Further objections have been received from the Woodlands Trust regarding disturbance to the ancient woodlands, North Warwickshire Borough Council on the traffic impact on rural roads, Keresley Parish Council, Warwickshire Wildlife Trust and the tree officer.

The council has received a total of 144 letters of objection including concerns over the loss of countryside and parts of the Forest of Arden, harm to wildlife and road safety, highlighting the recent fatality of a cyclist on Tamworth Road.

The proposed development is part of the Keresley Sustainable Urban Extension (SUE), which also includes an outline application for a further 800 dwellings, a convenience store, retail units, a primary school, a public open space with a play area, allotments and a nature conservation area.

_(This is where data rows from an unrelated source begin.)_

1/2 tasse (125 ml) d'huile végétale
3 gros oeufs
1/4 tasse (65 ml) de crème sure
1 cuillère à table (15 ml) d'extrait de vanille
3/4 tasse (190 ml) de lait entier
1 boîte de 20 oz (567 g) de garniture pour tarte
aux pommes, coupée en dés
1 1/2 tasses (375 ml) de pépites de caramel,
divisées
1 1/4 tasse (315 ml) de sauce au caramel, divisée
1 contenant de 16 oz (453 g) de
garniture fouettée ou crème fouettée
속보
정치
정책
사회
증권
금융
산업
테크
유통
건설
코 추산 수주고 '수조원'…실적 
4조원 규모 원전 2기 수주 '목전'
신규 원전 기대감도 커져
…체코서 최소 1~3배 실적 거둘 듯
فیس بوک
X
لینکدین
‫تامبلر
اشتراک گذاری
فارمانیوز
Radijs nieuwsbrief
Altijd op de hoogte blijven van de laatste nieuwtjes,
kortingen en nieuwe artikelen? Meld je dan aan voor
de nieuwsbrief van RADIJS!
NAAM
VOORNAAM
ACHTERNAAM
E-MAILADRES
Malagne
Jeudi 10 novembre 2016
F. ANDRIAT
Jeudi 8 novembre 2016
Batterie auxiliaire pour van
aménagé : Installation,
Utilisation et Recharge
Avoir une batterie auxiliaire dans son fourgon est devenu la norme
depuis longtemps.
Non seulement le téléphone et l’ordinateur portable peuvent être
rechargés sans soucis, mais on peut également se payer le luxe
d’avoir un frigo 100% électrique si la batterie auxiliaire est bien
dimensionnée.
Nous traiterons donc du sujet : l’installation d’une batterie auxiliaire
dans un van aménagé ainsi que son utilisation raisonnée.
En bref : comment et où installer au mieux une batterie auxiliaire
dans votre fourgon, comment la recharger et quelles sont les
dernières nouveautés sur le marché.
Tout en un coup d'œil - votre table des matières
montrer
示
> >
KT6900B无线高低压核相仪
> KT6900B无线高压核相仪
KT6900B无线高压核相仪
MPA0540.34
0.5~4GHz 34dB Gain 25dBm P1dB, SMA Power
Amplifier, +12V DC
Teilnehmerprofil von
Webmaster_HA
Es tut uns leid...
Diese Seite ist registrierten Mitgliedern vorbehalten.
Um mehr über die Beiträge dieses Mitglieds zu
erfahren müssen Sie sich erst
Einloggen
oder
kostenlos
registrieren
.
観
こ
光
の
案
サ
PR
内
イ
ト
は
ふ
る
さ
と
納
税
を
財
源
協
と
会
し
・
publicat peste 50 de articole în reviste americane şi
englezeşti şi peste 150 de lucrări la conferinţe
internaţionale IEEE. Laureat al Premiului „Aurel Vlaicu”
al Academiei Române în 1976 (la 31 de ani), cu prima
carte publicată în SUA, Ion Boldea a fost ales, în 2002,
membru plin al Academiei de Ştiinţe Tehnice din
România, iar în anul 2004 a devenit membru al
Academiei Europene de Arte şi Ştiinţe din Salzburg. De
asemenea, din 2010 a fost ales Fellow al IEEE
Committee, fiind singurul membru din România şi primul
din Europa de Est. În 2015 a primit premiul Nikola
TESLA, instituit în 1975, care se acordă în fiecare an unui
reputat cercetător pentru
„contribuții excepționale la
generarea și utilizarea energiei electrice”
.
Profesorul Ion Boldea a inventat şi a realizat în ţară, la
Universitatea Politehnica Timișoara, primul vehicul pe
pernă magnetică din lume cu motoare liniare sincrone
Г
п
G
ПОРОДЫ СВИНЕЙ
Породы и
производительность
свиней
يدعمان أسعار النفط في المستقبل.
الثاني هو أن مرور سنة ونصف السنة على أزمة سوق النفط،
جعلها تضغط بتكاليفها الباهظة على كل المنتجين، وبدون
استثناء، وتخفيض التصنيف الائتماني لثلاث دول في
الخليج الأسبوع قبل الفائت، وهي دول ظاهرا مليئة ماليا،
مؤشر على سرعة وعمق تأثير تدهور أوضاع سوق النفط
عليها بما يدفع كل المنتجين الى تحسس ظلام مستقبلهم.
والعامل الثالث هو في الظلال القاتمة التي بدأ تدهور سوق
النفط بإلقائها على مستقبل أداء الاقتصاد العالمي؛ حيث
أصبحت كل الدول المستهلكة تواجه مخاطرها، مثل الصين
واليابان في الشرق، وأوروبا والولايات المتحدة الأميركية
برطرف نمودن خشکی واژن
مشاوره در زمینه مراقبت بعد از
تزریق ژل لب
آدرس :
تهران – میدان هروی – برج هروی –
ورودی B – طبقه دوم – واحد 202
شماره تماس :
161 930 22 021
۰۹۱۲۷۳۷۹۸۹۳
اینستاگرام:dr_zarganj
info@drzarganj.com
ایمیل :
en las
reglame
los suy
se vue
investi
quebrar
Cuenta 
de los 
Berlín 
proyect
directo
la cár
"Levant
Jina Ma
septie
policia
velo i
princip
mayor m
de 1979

In October 2019 more than 150 residents took part in a Save Our Green Belt protest walk against the plans to build 13,000 homes on parts of Shakespeare’s Forest of Arden, joined by pupils from Cardinal Newman school.

The outcome of an independent review by the UK Statistics Authority into Coventry’s ONS population figures, on which the Coventry Local Plan is based, is expected this month.

Mr Gerling concluded: “There is no need for these homes. Plenty of brownfield remains on the latest register, enough for 4700 homes. We know that the UK Statistics Authority will deliver a report on the reliability of the Coventry numbers this month.  It would be premature to make a decision now, on the back of suspect population figures, when we will have authoritative information in a few short weeks.  Already, UKSA in 2017 pronounced that student migration figures, which are so significant for Coventry, ‘will not bear the weight placed upon them’.

“We remind councillors that land wrongly removed from the green belt was recently returned to Green Belt by the High Court in the Airborough Neighbourhood Case1, on a change in the Leeds population numbers.”